Extract from crude oil:
Crude stocks plummeted by 10.8 mb to 445.0 mb, which was far more than the five-year draw of just 0.55 mb. The drop was a result of the disruptions caused by Hurricane Barry, which at its peak led to the shutting-in of 1.4 mb/d of Gulf of Mexico output. BP’s 0.1 mb/d Atlantis field will only resume production by end-July as the company has decided to carry out planned works following the storm. The outages have pushed Mars to record premiums versus LLS.
Despite these draws and Cushing stocks falling by 0.43 mb, nearby WTI timespreads have weakened recently, driven by WTI-Midland differentials that fell below Basin pipeline tariffs and widened to triple-digit discounts relative to WTI-Cushing as unplanned refinery outages rose. The weakness may now continue until the September contract is off the board in late August. Midland balances could have coped with refinery works (i.e. Big Spring, El Paso) this fall and pipeline maintenance on West Texas Gulf and Mid-Valley through late summer. But it was the additional work announced at the 0.15 mb/d P66 Borger refinery—alongside an unplanned outage at the same refinery last week and an FCC issue at the 0.2 mb/d P66 Ponca refinery—that pushed differentials over the edge. Works at Borger initially appeared light, involving just the coker and the cat cracker, but now multiple downstream units are set to go down for work. In addition, at least one CDU will be running at lower rates between 15 September and 30 October, leading to at least 4 mb of Permian crude builds during that time as Borger reduces intake on the 0.1 mb/d WA Line from Odessa and the 28 thousand b/d Line 80 line from Gaines.
Extract from oil products:
US gasoline inventories fell by 0.2 mb w/w to 232.5 mb despite imports of nearly 0.99 mb/d as US Gulf Coast refinery capacity utilisation fell w/w by 4.3 ppts to 91.5% because of Hurricane Barry.
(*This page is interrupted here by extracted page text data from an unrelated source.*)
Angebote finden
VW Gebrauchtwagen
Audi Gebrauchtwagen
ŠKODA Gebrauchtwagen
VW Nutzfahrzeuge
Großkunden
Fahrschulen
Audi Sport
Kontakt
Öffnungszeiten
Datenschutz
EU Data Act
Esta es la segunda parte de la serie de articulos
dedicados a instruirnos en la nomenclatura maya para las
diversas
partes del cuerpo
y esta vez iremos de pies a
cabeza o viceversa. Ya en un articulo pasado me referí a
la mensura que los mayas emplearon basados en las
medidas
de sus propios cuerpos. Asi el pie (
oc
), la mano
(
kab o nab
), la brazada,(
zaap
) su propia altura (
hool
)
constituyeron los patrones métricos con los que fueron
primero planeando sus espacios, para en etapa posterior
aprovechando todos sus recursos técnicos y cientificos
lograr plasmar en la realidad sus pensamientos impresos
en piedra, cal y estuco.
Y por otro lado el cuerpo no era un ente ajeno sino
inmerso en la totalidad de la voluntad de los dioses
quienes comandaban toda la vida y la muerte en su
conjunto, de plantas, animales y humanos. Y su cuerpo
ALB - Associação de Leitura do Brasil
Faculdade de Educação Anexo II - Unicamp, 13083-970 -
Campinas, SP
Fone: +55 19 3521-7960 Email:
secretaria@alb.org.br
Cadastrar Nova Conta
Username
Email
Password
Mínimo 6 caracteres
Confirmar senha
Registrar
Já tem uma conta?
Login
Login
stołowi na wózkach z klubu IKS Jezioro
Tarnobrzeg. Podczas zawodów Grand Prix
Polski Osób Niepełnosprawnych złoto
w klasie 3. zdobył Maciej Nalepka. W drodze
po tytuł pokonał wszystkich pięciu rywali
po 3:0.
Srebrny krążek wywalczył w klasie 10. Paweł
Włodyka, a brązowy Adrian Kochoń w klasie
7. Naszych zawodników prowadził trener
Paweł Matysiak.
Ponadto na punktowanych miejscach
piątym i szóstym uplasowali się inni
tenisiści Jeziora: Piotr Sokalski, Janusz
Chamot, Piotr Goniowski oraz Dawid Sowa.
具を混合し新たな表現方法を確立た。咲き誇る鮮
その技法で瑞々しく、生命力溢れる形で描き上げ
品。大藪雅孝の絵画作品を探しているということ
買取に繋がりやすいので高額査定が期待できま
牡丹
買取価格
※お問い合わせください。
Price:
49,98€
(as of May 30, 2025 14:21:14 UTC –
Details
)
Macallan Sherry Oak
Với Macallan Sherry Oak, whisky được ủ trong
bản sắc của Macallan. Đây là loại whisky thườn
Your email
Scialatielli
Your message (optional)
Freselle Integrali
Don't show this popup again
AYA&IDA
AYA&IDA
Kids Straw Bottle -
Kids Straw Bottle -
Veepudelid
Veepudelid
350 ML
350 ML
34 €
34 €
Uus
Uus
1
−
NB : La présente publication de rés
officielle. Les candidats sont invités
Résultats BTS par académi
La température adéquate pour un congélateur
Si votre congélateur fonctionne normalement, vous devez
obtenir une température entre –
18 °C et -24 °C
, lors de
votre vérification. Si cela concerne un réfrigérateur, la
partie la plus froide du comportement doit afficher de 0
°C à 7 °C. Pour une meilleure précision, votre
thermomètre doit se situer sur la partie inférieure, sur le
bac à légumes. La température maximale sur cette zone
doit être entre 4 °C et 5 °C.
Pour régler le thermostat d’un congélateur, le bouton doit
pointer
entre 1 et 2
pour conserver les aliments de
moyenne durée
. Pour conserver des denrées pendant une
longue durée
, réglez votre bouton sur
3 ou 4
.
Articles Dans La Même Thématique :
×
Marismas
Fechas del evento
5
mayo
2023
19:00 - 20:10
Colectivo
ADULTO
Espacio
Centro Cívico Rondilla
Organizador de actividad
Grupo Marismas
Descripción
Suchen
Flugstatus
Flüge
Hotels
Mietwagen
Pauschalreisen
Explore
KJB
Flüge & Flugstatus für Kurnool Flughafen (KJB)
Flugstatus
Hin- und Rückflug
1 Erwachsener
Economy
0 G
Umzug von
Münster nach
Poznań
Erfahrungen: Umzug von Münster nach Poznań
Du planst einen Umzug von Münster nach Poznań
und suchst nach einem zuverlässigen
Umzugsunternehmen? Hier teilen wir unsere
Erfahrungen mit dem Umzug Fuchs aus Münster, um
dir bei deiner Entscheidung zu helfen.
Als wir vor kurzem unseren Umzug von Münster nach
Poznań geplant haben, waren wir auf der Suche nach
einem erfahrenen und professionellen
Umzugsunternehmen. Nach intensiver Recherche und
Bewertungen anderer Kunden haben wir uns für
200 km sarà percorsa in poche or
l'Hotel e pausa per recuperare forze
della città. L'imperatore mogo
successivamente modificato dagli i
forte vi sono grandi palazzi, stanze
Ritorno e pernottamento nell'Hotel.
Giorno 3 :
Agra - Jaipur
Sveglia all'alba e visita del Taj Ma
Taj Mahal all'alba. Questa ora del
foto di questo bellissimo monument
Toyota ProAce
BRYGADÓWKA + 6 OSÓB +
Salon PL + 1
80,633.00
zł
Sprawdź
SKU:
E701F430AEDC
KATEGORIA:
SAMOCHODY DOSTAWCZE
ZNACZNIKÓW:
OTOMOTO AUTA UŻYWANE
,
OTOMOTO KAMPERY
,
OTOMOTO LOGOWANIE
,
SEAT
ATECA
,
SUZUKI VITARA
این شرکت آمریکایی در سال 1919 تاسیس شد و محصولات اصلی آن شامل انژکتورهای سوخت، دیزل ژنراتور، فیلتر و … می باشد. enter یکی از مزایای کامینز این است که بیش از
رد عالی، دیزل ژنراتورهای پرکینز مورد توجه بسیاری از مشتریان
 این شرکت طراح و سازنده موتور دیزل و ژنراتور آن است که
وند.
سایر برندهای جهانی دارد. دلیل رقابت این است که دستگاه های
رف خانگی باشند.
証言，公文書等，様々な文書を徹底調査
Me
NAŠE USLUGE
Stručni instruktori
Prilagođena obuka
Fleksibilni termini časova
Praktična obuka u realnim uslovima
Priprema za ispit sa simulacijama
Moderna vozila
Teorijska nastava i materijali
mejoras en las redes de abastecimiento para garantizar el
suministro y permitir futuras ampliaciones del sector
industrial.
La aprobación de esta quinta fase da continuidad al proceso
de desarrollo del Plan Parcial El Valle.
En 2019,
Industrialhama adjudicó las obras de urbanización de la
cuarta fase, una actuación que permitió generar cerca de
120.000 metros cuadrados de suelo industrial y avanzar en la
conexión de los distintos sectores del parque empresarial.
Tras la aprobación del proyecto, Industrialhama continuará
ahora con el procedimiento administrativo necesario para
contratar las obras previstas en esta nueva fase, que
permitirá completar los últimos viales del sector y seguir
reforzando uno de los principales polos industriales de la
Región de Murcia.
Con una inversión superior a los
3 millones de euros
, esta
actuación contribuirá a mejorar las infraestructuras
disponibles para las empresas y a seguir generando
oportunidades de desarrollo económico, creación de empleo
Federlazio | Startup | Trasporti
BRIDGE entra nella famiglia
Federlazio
PADD 1 gasoline inventories rose by 0.4 mb w/w despite imports falling w/w by 19 thousand b/d to 0.71 mb/d. USEC gasoline inventories were 4.2 mb below the five-year average last week and with the 0.35 mb/d Philadelphia Energy Solutions refinery seeking bankruptcy protection and moving to put its operations into cold shutdown during the bankruptcy process regional gasoline imports will need to remain elevated in order to meet demand (see E-mail alert: New PES bankruptcy does not suggest a significant extension of runs at the refinery, 22 July 2019).